Red Bank, NJ, May 4, 2007--Hovnanian Enterprises Inc. said Friday its fiscal second-quarter loss will be wider than previously forecast after selling fewer homes amid still-tepid demand in the housing market.   The company, which builds upscale houses in major markets like Florida, Arizona and California, expects to report a net loss of 45 cents to 50 cents per share. The preliminary forecast includes a projected charge of $15 million to $20 million to forfeit land deposits and write down the value of assets it no longer can develop for a profit.   Excluding the charges, Hovnanian sees the loss at 30 cents per share, wider than its April forecast of a loss of 5 cents to 20 cents per share. Analysts are looking for a loss of 16 cents per share, according to Thomson Financial.   Hovnanian delivered 3,196 homes in the quarter ended April 30, down 30 percent from the year-ago period.
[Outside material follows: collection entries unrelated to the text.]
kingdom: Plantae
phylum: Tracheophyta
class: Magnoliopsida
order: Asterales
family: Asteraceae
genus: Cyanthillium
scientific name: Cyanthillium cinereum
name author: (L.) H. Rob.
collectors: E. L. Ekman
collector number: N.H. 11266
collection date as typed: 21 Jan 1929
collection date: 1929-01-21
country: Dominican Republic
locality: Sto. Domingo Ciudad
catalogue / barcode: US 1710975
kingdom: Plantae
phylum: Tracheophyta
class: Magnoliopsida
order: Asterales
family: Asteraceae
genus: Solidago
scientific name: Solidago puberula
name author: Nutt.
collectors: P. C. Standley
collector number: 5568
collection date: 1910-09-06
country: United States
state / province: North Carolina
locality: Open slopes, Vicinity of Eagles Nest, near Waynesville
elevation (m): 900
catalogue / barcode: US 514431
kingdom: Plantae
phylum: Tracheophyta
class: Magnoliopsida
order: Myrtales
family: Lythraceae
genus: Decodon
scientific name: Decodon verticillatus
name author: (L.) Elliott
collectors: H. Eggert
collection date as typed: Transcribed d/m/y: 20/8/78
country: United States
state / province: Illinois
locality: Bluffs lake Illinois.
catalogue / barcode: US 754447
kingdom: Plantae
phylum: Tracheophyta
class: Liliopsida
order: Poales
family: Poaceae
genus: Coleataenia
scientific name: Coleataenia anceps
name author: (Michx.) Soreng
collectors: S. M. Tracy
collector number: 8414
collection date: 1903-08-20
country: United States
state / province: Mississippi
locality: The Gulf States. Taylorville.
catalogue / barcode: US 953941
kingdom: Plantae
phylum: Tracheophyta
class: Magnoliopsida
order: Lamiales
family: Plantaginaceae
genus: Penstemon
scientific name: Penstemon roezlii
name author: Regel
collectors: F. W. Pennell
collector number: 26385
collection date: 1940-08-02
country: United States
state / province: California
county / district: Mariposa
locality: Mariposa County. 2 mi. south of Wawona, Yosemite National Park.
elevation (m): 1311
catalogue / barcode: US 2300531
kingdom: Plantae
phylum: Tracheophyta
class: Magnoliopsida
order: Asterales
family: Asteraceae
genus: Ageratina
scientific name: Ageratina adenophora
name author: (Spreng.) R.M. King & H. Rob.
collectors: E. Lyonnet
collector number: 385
Net contracts, which remove cancellations from total orders, fell 21 percent to 3,116. The cancellation rate was 32 percent, down 4 percentage points from the first quarter.   "These contract results reflect a continued challenging operating environment in most of the company's markets," Hovnanian said in a statement.   The once-booming housing sector is still struggling to find its footing amid falling prices in most major markets, as buyers are reluctant to invest in a property that may lose value. Hovnanian, like many of its competitors, offer discounts to move inventory built during the sector's five-year bull run.   The company also blamed trouble in the market for loans to people with poor credit histories for depressing demand. "The adverse publicity surrounding the sub-prime market has further damaged home buyers' psychology," Hovnanian said.